Friday 3 July 2015
The quick-thinking actions taken by one of our students from the School of Medicine and Dentistry, John Reidy, helped to save a young mother found lying in a street after suffering a cardiac arrest. The incredible story was covered in an episode of BBC2’s An Hour To Save Your Life as well as the Evening Standard and Irish press.

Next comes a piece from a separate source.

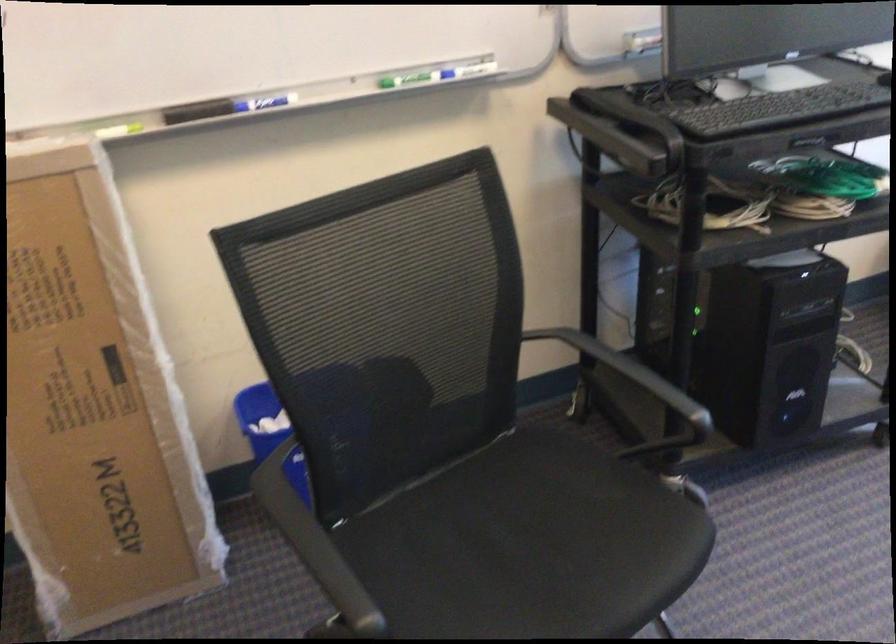
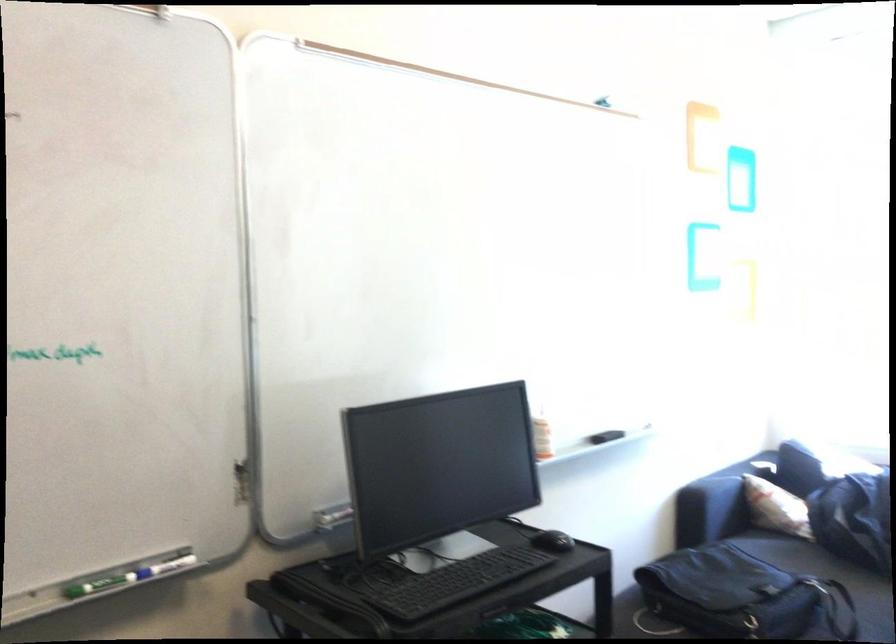
Locate, in the second image, the point that corresponds to (471,71) in the first image.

On his way to a tutorial one morning, John Reidy came across a crowd around a woman collapsed on the footpath. He immediately began performing CPR chest compressions on the patient, Francita Farrell, for six minutes until a London Ambulance Service crew arrived, preventing her from suffering brain damage by keeping blood and oxygen flowing to her brain. The 32-year-old care worker required three shocks from a defibrillator to restart her heart. Medics from London’s Air Ambulance placed Ms Farrell in an induced coma at the roadside and ‘cooled’ her brain to 34 degrees to reduce the risk of damage, before she was taken by road ambulance to the Royal London Hospital. Her astonishing survival — only one in ten people survive cardiac arrests that happen outside hospital — would not have been possible without John’s intervention of immediate CPR. His actions have been commended by doctors at London’s Air Ambulance and Barts Health NHS Trust. John, who is 27, is a student within the School of Medicine and Dentistry and a dentistry graduate from Trinity College Dublin.

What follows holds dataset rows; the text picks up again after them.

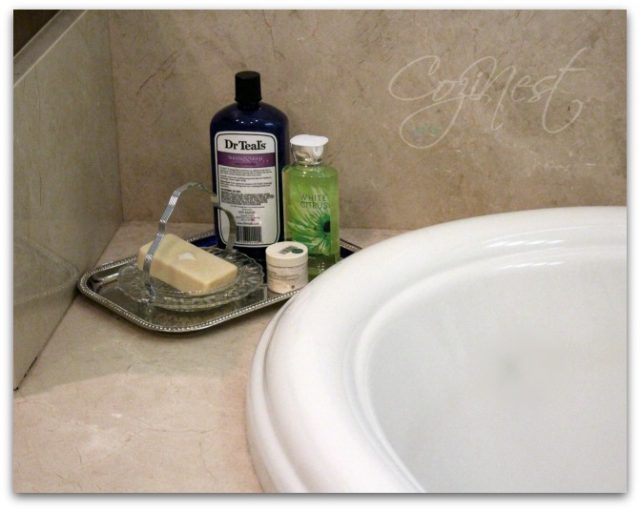
You are a GUI agent. You are given a task and a screenshot of the screen. Output one action in this format:
    pyautogui.click(x=<x>, y=<y>)
    Task: Click on the handle
    The image size is (640, 510).
    Given the screenshot: What is the action you would take?
    pyautogui.click(x=185, y=185)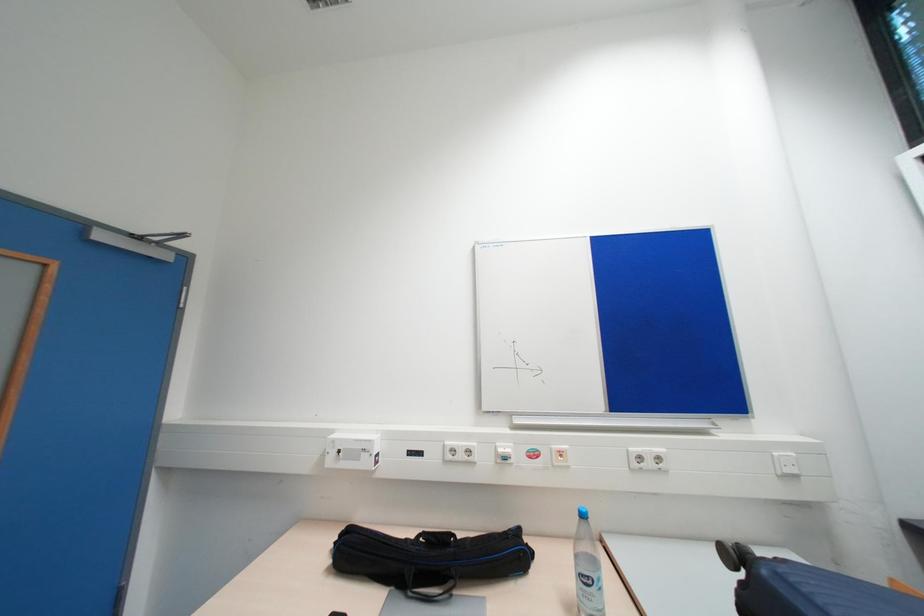
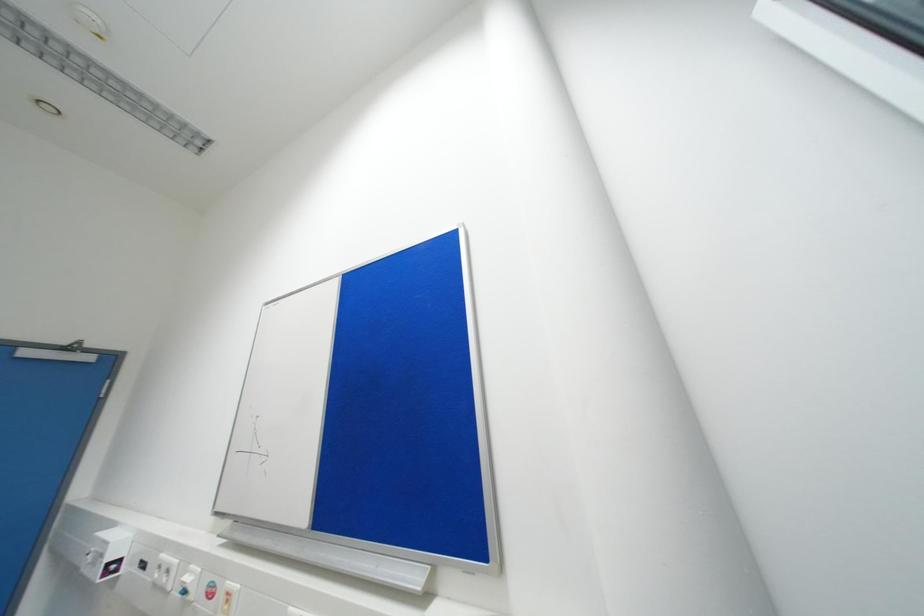
Question: The images are taken continuously from a first-person perspective. In which direction are you moving?

Choices:
 (A) Left
 (B) Right
 (C) Forward
 (D) Backward

Answer: (B)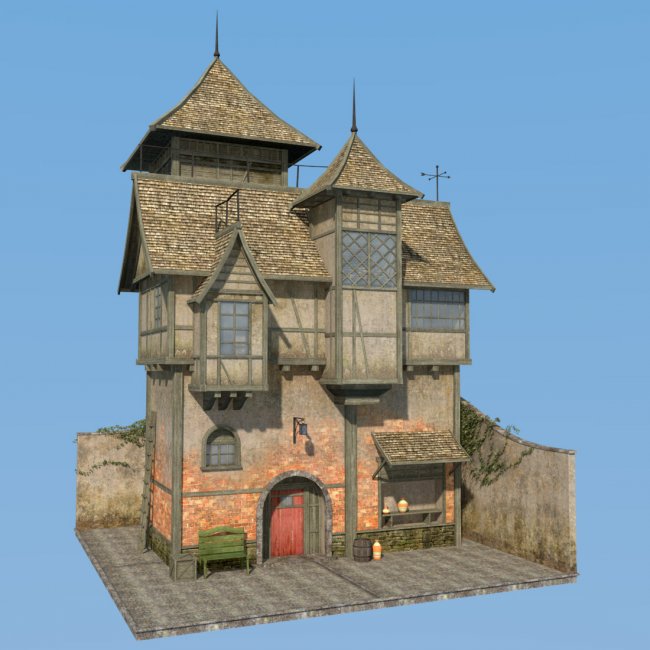
The width and height of the screenshot is (650, 650). In order to click on windowpane in this screenshot , I will do `click(235, 341)`.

“I had never done CPR in a real-life situation before, but I guess I just switched into autopilot mode at that point and took over doing the chest compressions straight away. There was no time to waste, and all I could think about was that I had to focus 110 per cent on doing good CPR because this person’s life depended on it.” When the police and then London Ambulance Service arrived, followed by Dr Gareth Davies and paramedic Tony Montebello from London’s Air Ambulance, they took over the care of the young woman. Remarkably, and thanks to the quick and effective chain of care that she had received, Francita has no neurological damage from the period when her heart had stopped and was not pumping blood and oxygen to her brain.